Factors that interfere with the DFDP system

The d2EGFP intensity was used as an indirect characterization of promoter strength in our test system, but it should be noted that d2GFP stability may vary by cell type. Therefore, the comparison of d2EGFP intensity across cell types may not truly reflect differences in promoter strength in different cell types. Only the same cell type can be used as a common chassis for the promoter test. Under these conditions, the d2EGFP intensity driven by different promoters can be compared to reflect the difference between the strengths of the promoters. At the same time, for mammals, even the same constitutive promoter, its differential performance in different cell lines is still very significant, for example, the CMV promoter is very active in some cell types (such as 293T cells). But in some other cell types (such as mesenchymal stem cells) it may be quite weak (Qin et al., 2010). In our measurement protocol, we used 293T cells as chassis cells to screen for functional synthetic transcription factor-promoter pairs. If you need to migrate the potential synthetic transcription factor-promoter pair obtained from the initial screening to other cell lines, we strongly recommend you to use a commonly used transcription factor-promoter that works well in this cell line as a positive control. And then repeat the DFDP test on your target cell line to qualitatively verify the synthetic transcription factor-promoter pair again.

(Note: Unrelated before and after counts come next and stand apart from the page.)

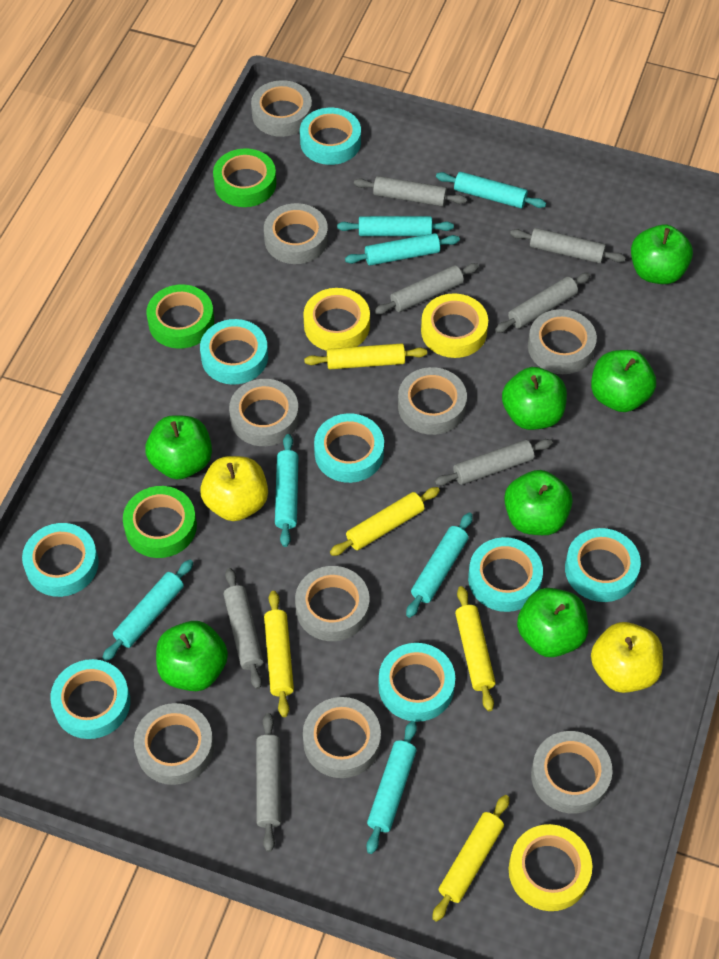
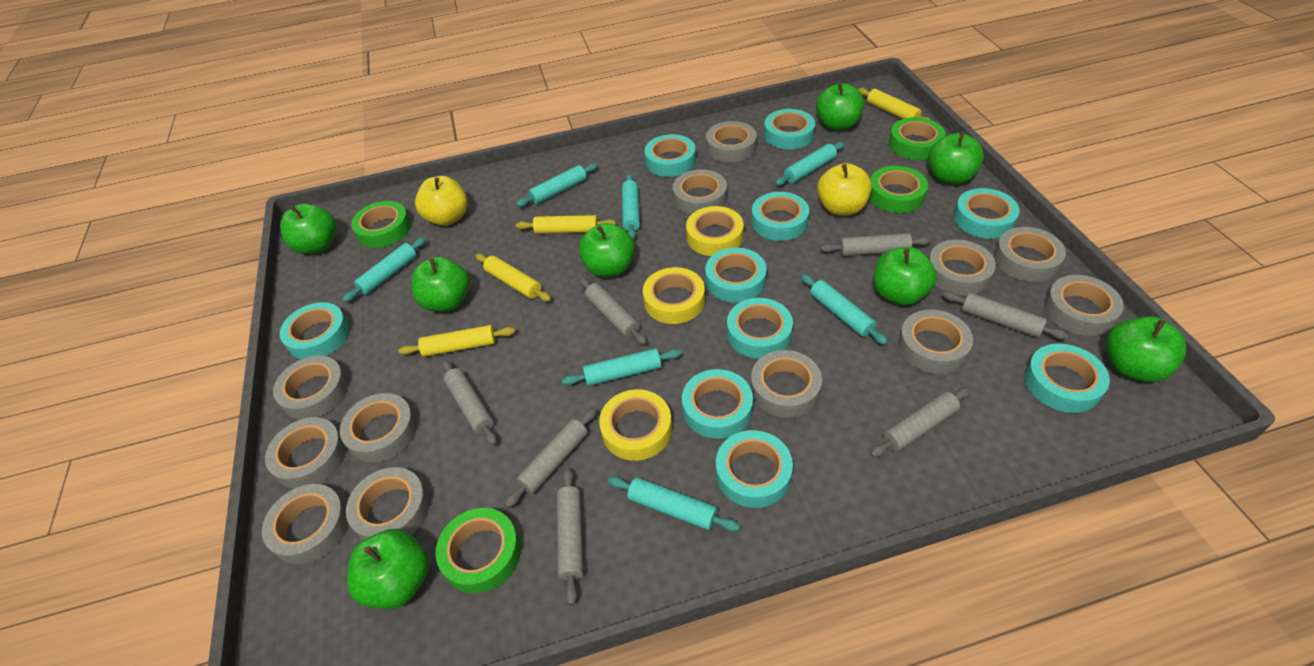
green apple: [145,415,212,480] [156,621,228,691] [502,367,567,430] [504,470,573,535] [517,588,588,657] [591,350,656,412] [631,225,693,284] = 7 -> [280,204,337,254] [347,529,429,609] [411,257,470,312] [579,223,635,277] [816,82,864,131] [873,247,937,305] [928,132,984,185] [1106,316,1186,382] = 8
green tape: [123,486,197,558] [146,284,214,349] [213,148,276,207] = 3 -> [351,201,411,248] [435,508,521,593] [869,166,928,213] [889,117,945,160] = 4
grey tape: [134,703,214,785] [229,379,299,446] [251,80,312,137] [264,203,328,264] [295,566,369,641] [303,697,381,778] [398,367,467,435] [528,309,597,374] [531,731,613,814] = 9 -> [262,484,349,564] [265,417,346,489] [273,356,348,420] [340,393,417,463] [346,467,429,540] [673,169,727,215] [706,121,757,163] [751,350,822,418] [898,310,973,374] [929,240,996,295] [994,227,1066,282] [1044,275,1124,336] = 12
turquoise tape: [22,523,99,597] [50,659,130,739] [200,319,268,385] [300,108,361,165] [314,413,384,483] [378,643,455,722] [468,537,543,612] [565,528,641,602] = 8 -> [280,302,350,359] [645,134,696,177] [682,369,753,439] [705,247,767,302] [716,430,793,508] [727,298,793,359] [751,192,809,241] [764,109,815,150] [954,188,1020,239] [1024,344,1110,413] = 10
yellow rolling pin: [264,591,294,717] [304,343,427,369] [330,487,440,556] [432,795,509,922] [455,586,495,711] = 5 -> [398,325,515,357] [475,254,551,302] [516,215,616,234] [858,88,931,120] = 4

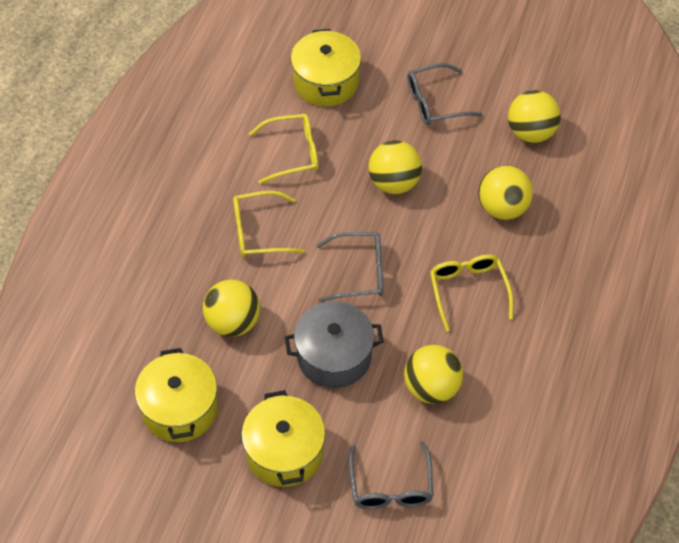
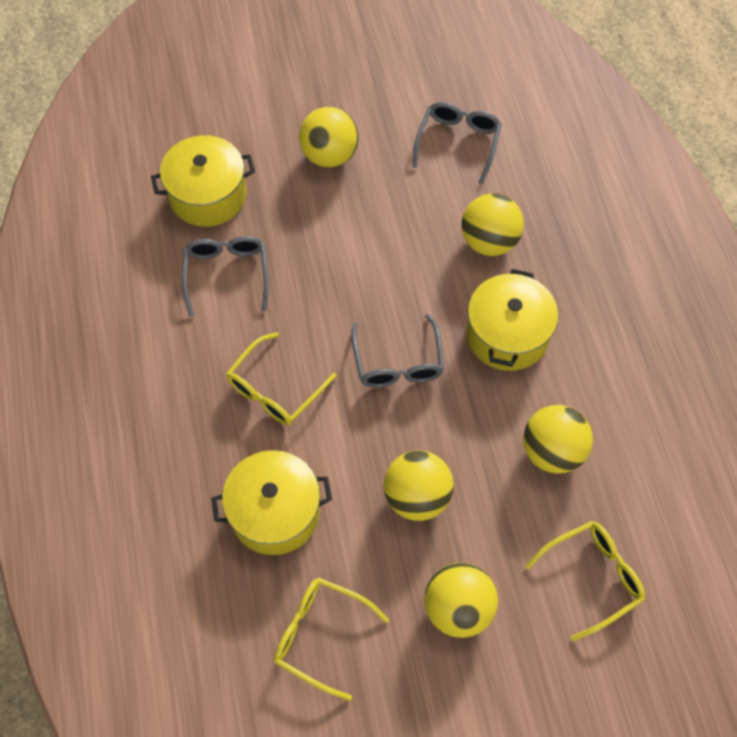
grey pot: [285,301,384,388] = 1 -> none = 0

The success of multicolor flow cytometry depends on many key hardware factors: first, the shape and position of the excitation laser beam; second, the choice and quality of the optical filter; and third, the sensitivity and resolution of photoelectron detection (Perfetto et al., 2012). The intensity and sensitivity of the excitation fluorescence of different flow cytometers have a certain degree of difference. To ensure that the data between each test is quantitatively comparable, the same flow cytometer should be used for the test. Quality control is required prior to each analysis even if using the same flow cytometer. If a non-fixed flow system is used, automatic/manual calibration of the flow is required. Make it the optimal position. Dual fluorescent signals should be received using the same optical channel (filter configuration) and should ensure that the sensor-photomultiplying tubes (PMTs) for each channel set the same gain for each test. An unfixed PMT setting will destroy your experiment. If a flow cytometer with non-fixed PMT is used, it is important to select and set an appropriate PMT value for the subsequent experimental needs during the initial experiment. We recommend the following method. When you first start your synthetic transcription factor-promoter pair measurement, you could set up a strong double positive cell to determin the proper PMT setting. For Example, we use CMV-mCherry and CMV-d2EGFP in our experiment and add just the two channels to ensure that the brightest group of cells are within the maximum detecting range of the flow cytometer.

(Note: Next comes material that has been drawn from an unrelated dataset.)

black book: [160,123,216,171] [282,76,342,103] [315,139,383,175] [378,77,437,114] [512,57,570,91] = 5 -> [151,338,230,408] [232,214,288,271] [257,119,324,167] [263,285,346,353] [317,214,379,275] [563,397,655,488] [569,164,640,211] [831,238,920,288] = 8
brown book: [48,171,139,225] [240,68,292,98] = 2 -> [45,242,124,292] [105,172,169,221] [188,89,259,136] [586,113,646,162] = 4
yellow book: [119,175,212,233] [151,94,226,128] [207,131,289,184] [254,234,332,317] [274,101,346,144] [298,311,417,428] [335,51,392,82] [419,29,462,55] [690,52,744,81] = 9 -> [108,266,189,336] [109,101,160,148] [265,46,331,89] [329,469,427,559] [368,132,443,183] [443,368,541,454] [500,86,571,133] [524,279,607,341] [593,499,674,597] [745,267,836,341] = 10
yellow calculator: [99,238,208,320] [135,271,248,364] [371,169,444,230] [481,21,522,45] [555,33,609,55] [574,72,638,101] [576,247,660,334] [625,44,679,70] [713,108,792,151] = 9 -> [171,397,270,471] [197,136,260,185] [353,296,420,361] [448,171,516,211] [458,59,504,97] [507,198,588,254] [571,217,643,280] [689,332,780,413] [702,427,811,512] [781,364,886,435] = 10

Transient transfection efficiency will interfere with comparability between different experiments. Different transfection reagents, reagent dosages, as well as cell density at the time of transfection, cell status, and the duration of transfection can significantly affect the efficiency of transfection. So you should control these variables as much as possible during the test. For example, try to use the same batch of transfection reagents; optimize the transfection efficiency and then use the same amount of transfection reagent and fix the ratio between the DNA and the transfection reagent; use the same transfection density; use the cells with low passage number; and fix the cell at the same time after transfection for future Flow analysis.